Computing power and the governance of artificial intelligence
Abstract
Computing power, or “compute,” is crucial for the development and deployment of artificial intelligence (AI) capabilities. As a result, governments and companies have started to leverage compute as a means to govern AI. For example, governments are investing in domestic compute capacity, controlling the flow of compute to competing countries, and subsidizing compute access to certain sectors.
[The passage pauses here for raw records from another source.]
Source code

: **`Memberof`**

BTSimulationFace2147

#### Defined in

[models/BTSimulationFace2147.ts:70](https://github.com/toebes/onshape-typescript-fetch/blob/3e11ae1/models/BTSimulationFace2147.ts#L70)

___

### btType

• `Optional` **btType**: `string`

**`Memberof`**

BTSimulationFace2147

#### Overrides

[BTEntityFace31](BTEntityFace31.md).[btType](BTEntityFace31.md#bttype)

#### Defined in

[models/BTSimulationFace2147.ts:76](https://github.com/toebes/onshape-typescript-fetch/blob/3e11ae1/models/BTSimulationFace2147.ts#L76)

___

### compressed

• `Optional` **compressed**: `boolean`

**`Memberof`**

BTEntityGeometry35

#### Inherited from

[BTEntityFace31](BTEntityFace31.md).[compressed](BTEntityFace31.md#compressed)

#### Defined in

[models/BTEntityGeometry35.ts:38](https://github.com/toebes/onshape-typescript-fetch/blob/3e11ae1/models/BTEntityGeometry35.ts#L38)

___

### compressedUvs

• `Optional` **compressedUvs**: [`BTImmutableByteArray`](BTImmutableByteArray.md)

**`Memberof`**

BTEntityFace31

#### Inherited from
However, these efforts only scratch the surface of how compute can be used to govern AI development and deployment. Relative to other key inputs to AI (data and algorithms), AI-relevant compute is a particularly effective point of intervention: it is detectable, excludable, and quantifiable, and is produced via an extremely concentrated supply chain. These characteristics, alongside the singular importance of compute for cutting-edge AI models, suggest that governing compute can contribute to achieving common policy objectives, such as ensuring the safety and beneficial use of AI. More precisely, policymakers could use compute to facilitate regulatory visibility of AI, allocate resources to promote beneficial outcomes, and enforce restrictions against irresponsible or malicious AI development and usage. However, while compute-based policies and technologies have the potential to assist in these areas, there is significant variation in their readiness for implementation. Some ideas are currently being piloted, while others are hindered by the need for fundamental research. Furthermore, naïve or poorly scoped approaches to compute governance carry significant risks in areas like privacy, economic impacts, and centralization of power. We end by suggesting guardrails to minimize these risks from compute governance.